The 36-year-old goalie is in the final year of a three-year contract with a $3.33 million cap hit. He hasn’t played in the NHL for almost two seasons but has reportedly found his game in the AHL.

He became a playoff goalie the moment he was the star of the 2020 bubble playoffs. In the three regular seasons leading to the bubble, Khudobin posted his best work. He had save percentages of .913 with Boston (2017-18), .923 (2018-19) and .930 (2019-20) in a Dallas platoon with Ben Bishop.

Injuries and Jake Oettinger’s emergence shoved him to the AHL.

Dallas stashed him the minors, but he still counts for $2.208 million against their salary cap.

The Penguins could similarly stash DeSmith in the AHL (if he clears waivers), saving $1.125. So, the Penguins would need to clear about two-thirds of the pro-rated version of Khudobin’s salary.

Dallas is three points up in the Central Division and comfortably in a playoff position. They don’t need to deal Khudobin, but if a team could provide a benefit, they have every reason to jump.

A second-rounder and salaried vet might get it done unless another GM comes to the table without needing to shed salary in the trade.

2. Adin Hill, Las Vegas

Vegas has three goalies. Hill has held his own in the NHL and has been ahead of third goalie Laurent Brossoit, who is in the AHL. Broissot is on an NHL contract that pays him over $2 million and would also be an option.

Hill is 10-5-1 this season with a .907 save percentage. The 26-year-old, 6-foot-6 goalie is on the verge of becoming a journeyman after following a four-year run in Arizona by spending the last two seasons with San Jose and Vegas. Hill makes $2.175 million.

The biggest problem here is Vegas is in the same ridiculously tight cap hell that bogs the Penguins. Neither team has space to add, so it would have to be an exact dollar-in, dollar-out for both sides.

This is where a third team to absorb some cap space becomes advantageous, but the going rate to take on salary is a premium.

3. Alex Nedeljkovic, Detroit

The Detroit Red Wings waived the 6-foot goalie on Jan. 15 after he stopped only 88% of the shots he faced in nine games this season. Injuries, lack of playing time, and earning more time have been issues this season; in nine AHL games, his save percentage is .917.

He carries a $3 million salary and will be a UFA this summer.

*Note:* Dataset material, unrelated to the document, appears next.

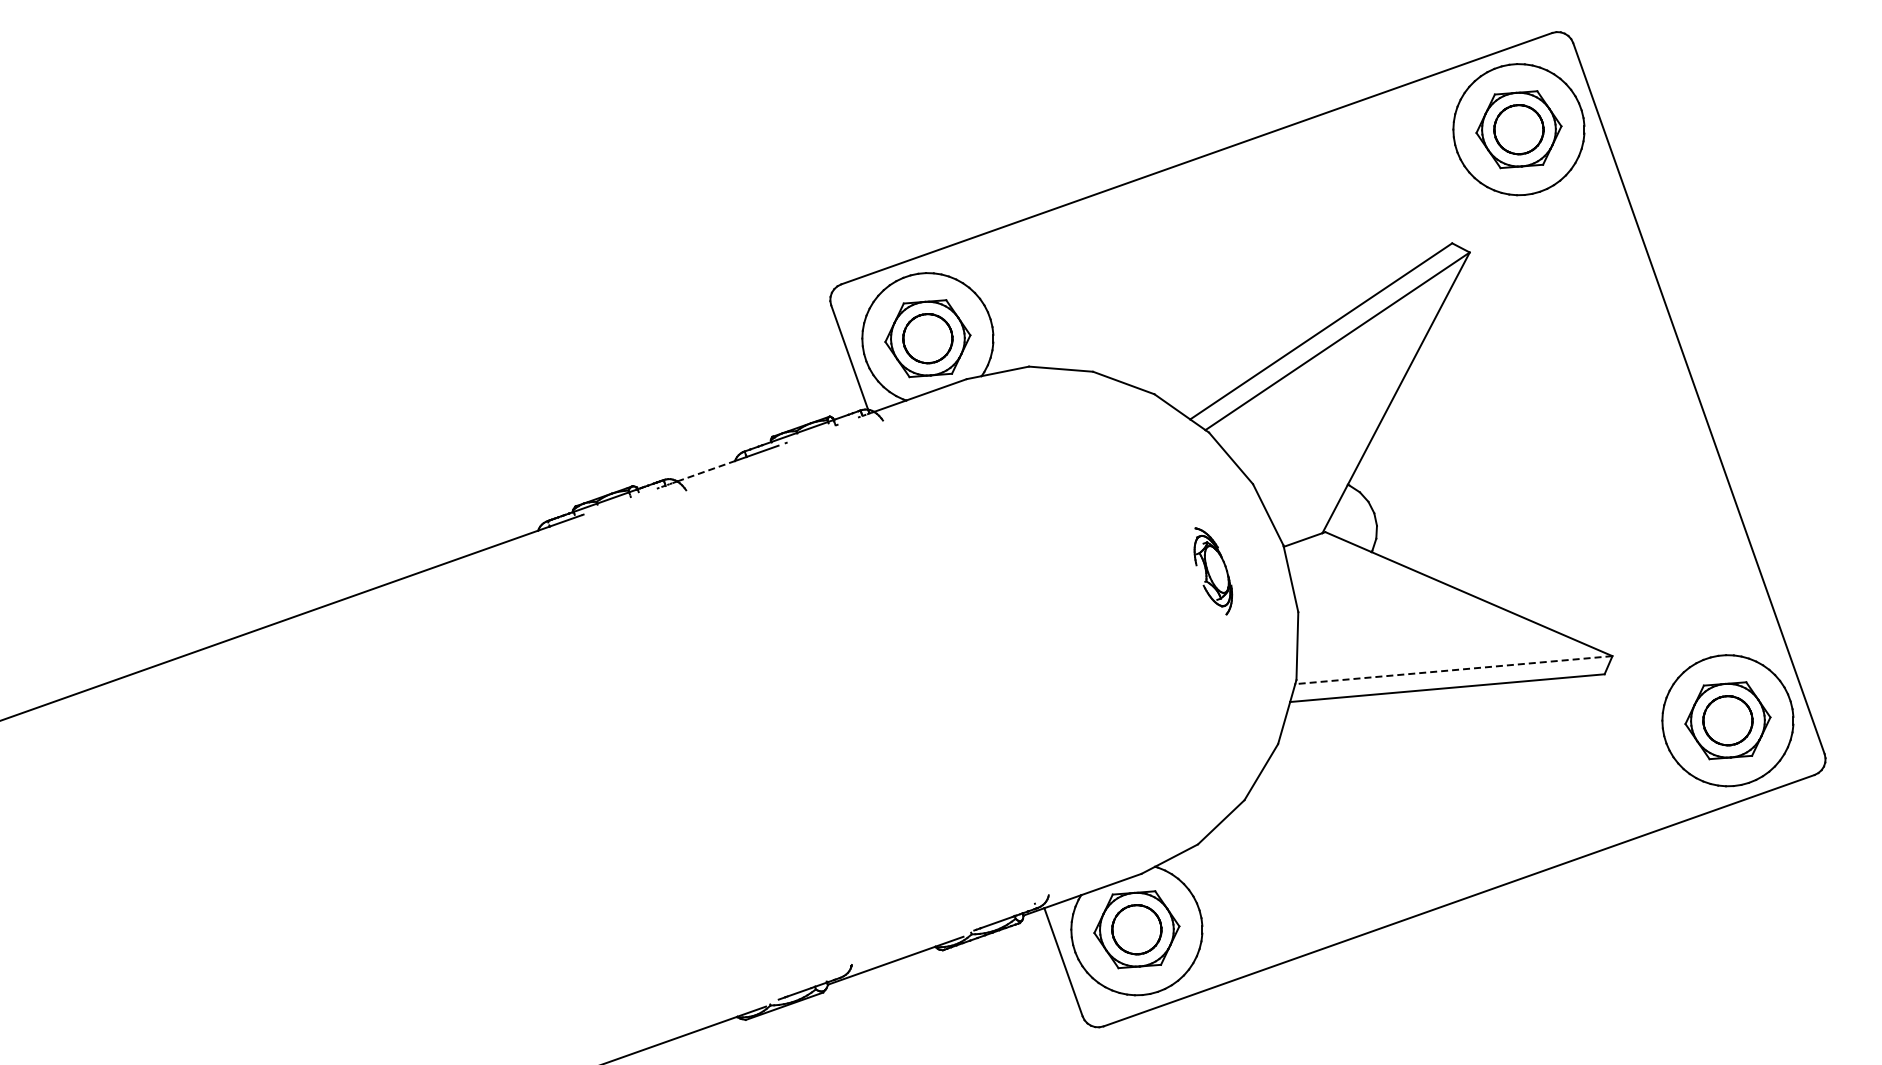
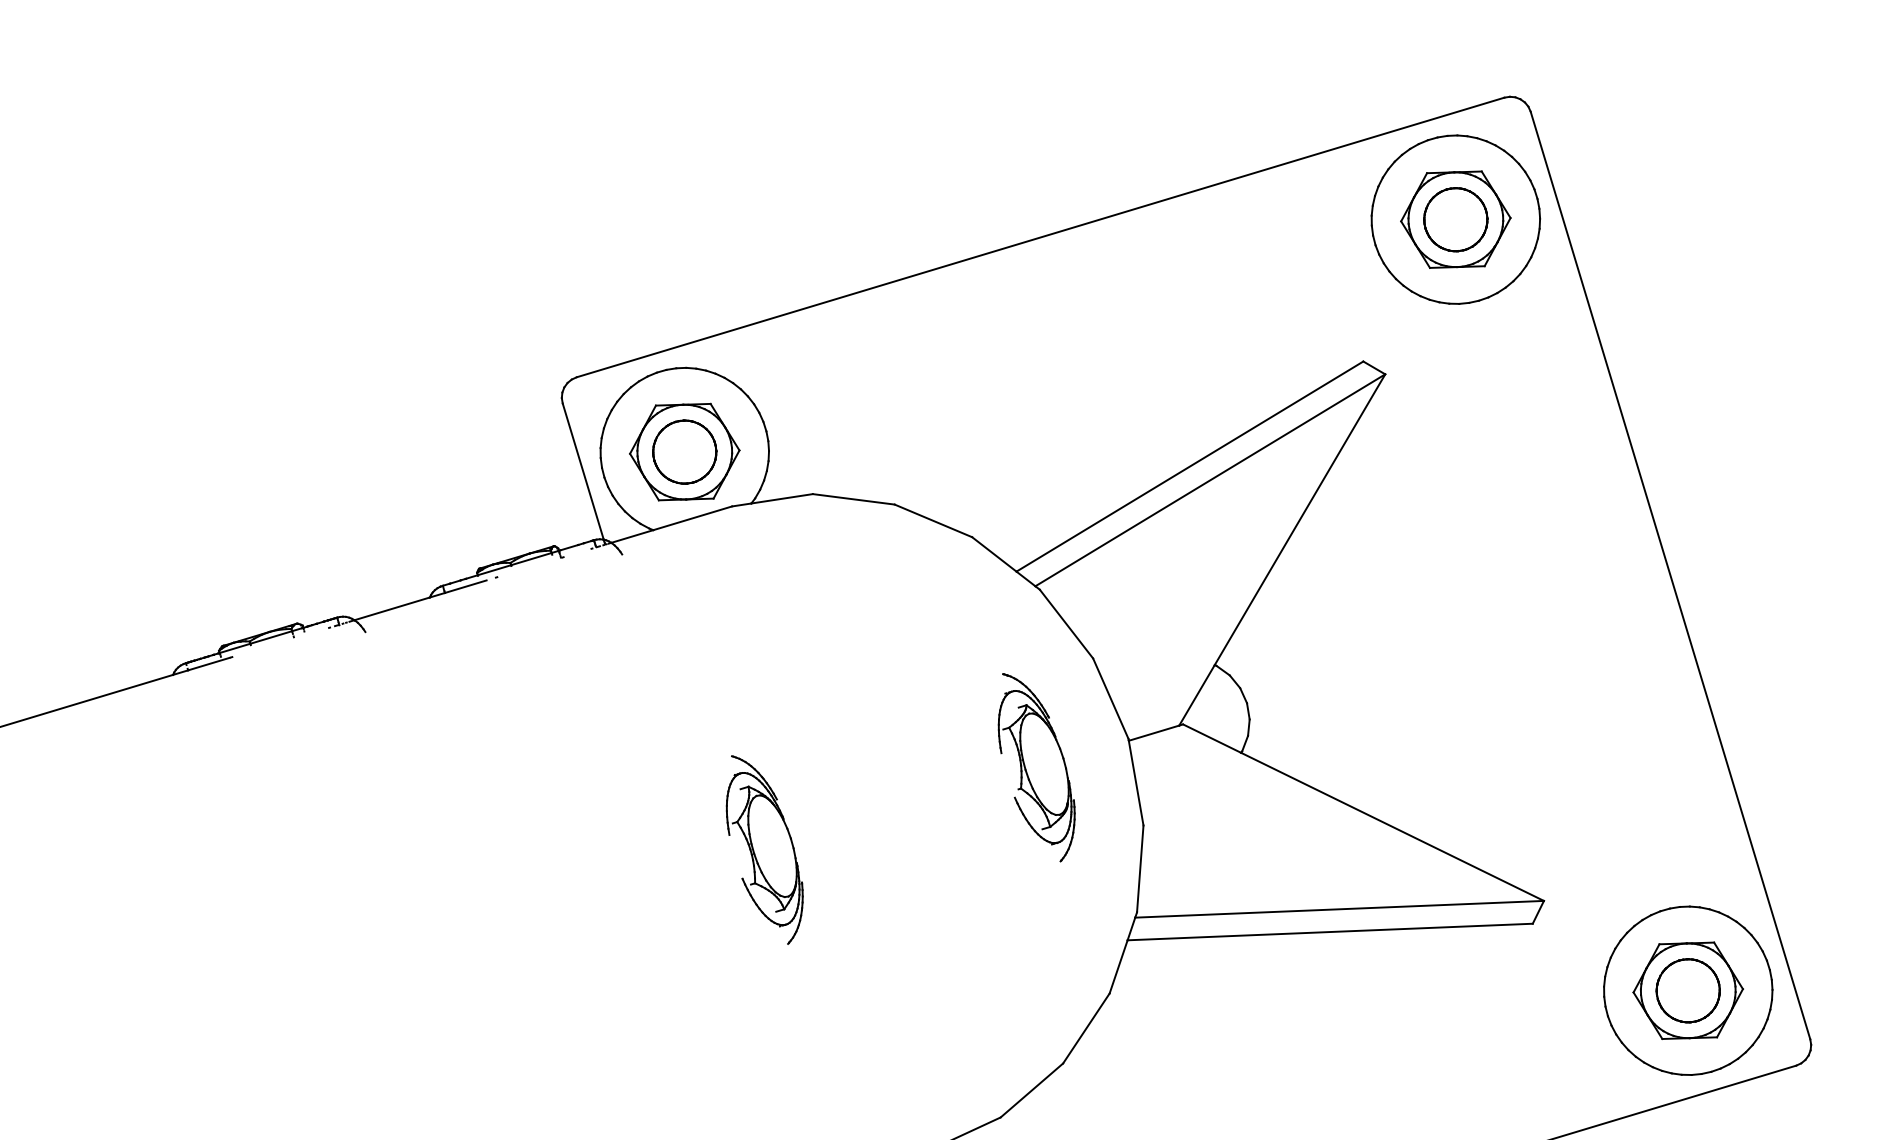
line: (706, 471) -> (392, 609), dashed -> solid
part: (1213, 571) -> (1037, 768), size x1.67
part: (1004, 645) -> (764, 850), added
line: (1453, 670) -> (1339, 909), dashed -> solid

Nedeljkovic, 27, was traded to Detroit in July 2021 after not getting an RFA deal with the Carolina Hurricanes (Carolina received Jonathan Bernier and a third-rounder). He was Carolina’s prized goalie prospect who took a while to get to the show but posted a .932 save percentage in 23 games during the 2020-21 NHL season.

4. Joonas Korpisalo, Columbus

The revolving door of Columbus Blue Jackets goalie prospects started with Korpisalo. Now 28 years old, Korpisalo is the backup and is being squeezed out by new prospect Daniil Tarasov.

Korpisalo has a paltry $1.3 million salary and will be a UFA. With the rough Blue Jackets roster, he has a .909 save percentage this season, but that’s probably as good as he gets. In 55 games over the two previous NHL seasons, the goalie’s save percentage was well below .900.

Others Who Could/Should be Available (Reclamation Projects):

Jake Allen, Montreal. $2.875 million salary, who is 32 years old with an .893 save percentage.

James Reimer, San Jose. The 34-year-old has seen some things in his extensive travels. This season with San Jose, he has an .895% percentage and a $2.25 million salary.

Cal Petersen, LA. The 28-year-old signed a hefty three-year, $15 million contract. He posted an .868 save percentage in 10 games and was sent to the AHL. A GM might need a fifth of scotch and a double shot of desperation before taking on this contract.

Petr Mrazek, Chicago. The 30-year-old former starting goalie has an .885 save percentage in 22 games this season and a $3.8 million salary.